Türkiye Kamu-Sen Nevşehir İl Temsilcisi ve Türk Sağlık Sen Şube Başkanı Turgay Çetin, Türk Eğitim Sen Şube Başkanı Tayfur Urgenç, Türk Büro Sen İl Temsilcisi Ömer Koç, Türk Emekli Sen İl Temsilcisi Yavuz Soysaldı, Türk Sağlık Sen Şube Başkan Yardımcıları Mahir Gölbaşı, Metin Şahin ve üyelerimizin katıldığı basın açıklaması İl Temsilciliği binasında gerçekleşti.

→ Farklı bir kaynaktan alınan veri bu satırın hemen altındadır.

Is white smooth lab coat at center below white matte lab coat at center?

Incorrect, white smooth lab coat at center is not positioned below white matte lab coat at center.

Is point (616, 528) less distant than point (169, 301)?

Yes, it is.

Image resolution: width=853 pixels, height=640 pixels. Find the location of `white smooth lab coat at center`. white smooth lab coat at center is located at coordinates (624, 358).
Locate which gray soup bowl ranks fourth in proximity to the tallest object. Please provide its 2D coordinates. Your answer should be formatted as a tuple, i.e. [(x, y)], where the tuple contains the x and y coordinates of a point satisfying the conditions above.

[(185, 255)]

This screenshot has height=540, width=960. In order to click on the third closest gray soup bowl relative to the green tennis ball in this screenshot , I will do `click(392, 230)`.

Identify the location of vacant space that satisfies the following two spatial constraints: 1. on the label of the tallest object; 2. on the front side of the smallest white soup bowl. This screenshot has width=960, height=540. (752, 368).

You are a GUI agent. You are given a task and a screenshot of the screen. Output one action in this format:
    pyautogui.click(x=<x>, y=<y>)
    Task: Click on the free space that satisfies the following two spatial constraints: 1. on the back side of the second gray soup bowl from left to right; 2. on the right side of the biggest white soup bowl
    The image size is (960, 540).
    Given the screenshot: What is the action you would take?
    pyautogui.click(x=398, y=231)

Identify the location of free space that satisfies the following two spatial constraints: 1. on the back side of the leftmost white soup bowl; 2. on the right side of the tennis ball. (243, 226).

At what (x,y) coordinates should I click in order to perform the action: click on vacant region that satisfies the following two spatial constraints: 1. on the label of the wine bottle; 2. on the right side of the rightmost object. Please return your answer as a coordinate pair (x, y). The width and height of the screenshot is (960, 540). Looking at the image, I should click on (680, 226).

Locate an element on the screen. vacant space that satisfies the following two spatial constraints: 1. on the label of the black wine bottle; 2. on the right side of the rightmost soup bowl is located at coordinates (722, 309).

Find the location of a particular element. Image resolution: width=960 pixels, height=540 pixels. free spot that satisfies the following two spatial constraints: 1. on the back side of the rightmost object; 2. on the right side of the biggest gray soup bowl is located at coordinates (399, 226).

İl Temsilcisi Turgay Çetin, “Gözümüze uzak, gönlümüze yakın Doğu Türkistan’dan yükselen çığlıkla yüreklerimiz yanmaktadır. Neredeyse 250 yıldır Doğu Türkistan’da bir millet kan ağlarken; bütün dünya kör, sağır, dilsiz; bu hayasız, bu alçakça zulmü seyretmektedir. Ne yazık ki, milletimizin büyük çoğunluğunun yaşanan insanlık dramından haberi dahi yoktur. Çin Devleti, yıllardır işgal ettiği Doğu Türkistan’da sistematik katliamlar gerçekleştirmektedir. Türkistan kan gölü haline gelmişken başta İslam ülkeleri ve Birleşmiş Milletler yaşanan dramı görmezden gelmekte, sözde insan hakları savunucuları susmakla yetinmektedir. Doğu Türkistan’da evlerinden, yurtlarından edilmiş milyonlara, katledilen canlara kimsenin gözlerini kapatma hakkı yoktur. Türkmen soydaşlarımız toplama kamplarında tecrit altında tutulmakta, türlü işkencelere maruz bırakılmaktadır. Ne hikmetse bu vahşet, basın yayın organlarının ilgisini çekmemekte, birçok basın kuruluşu için akan Türk kanı haber değeri dahi taşımamaktadır. Ne Batı’da ne de Türkiye’de işgal altındaki Türkistan’ın çığlığı bir türlü duyulmamakta, akan kan Türk’ün olunca kulaklar sağır, gözler kör olmaktadır. Birleşmiş Milletler; Temel İnsan Hakları Sözleşmesi, Soykırımın Önlenmesi ve Savaş Suçlularının Cezalandırılması Sözleşmesi ve Siyasi ve Medeni Haklar Sözleşmesi ile tüm insanların can ve mal güvenliğini teminat altına almıştır. Oysa bugün Birleşmiş Milletlere üye devletlerin gözleri önünde Müslüman kanı akıtılmakta, insanlık suçu işlenmektedir. Birleşmiş Milletler insanlığın etrafında mı yoksa küresel güçlerin ortak çıkarları etrafında mı birleşmiştir? Doğu Türkistan’da akıtılan bu kanı durdurmak, yaşanan insanlık dramına son vermek insanlığın üzerine düşen tarihi bir sorumluluktur. Ama BM ya susmakta ya da gerçeklere gözlerini kapatmaktadır. Birleşmiş Milletlerin görevi, olayları takip etmek değil, olaylara müdahale etmektir. Birleşmiş Milletler üyelerinin vicdanlarının sızlaması için daha kaç Müslüman’ın kanı akmalı, kaç çocuk zehirli gazlarla boğulmalı, kaç kadına tecavüz edilmeli, kaç genç parçalanmalıdır? Bu nedenle BM, duruma müdahale etmek, olayların önlenemez noktalara gelmesinin önüne geçmek ve bu soykırıma son vermek için derhal harekete geçmelidir. Unutulmamalıdır ki, Birleşmiş Milletler, egemen güçlerin siyasi, ekonomik ve ideolojik emellerine alet olmak için değil; adalet ve güvenliği, ekonomik kalkınma ve sosyal eşitliği tüm ülkelere sağlamak için vardır” dedi.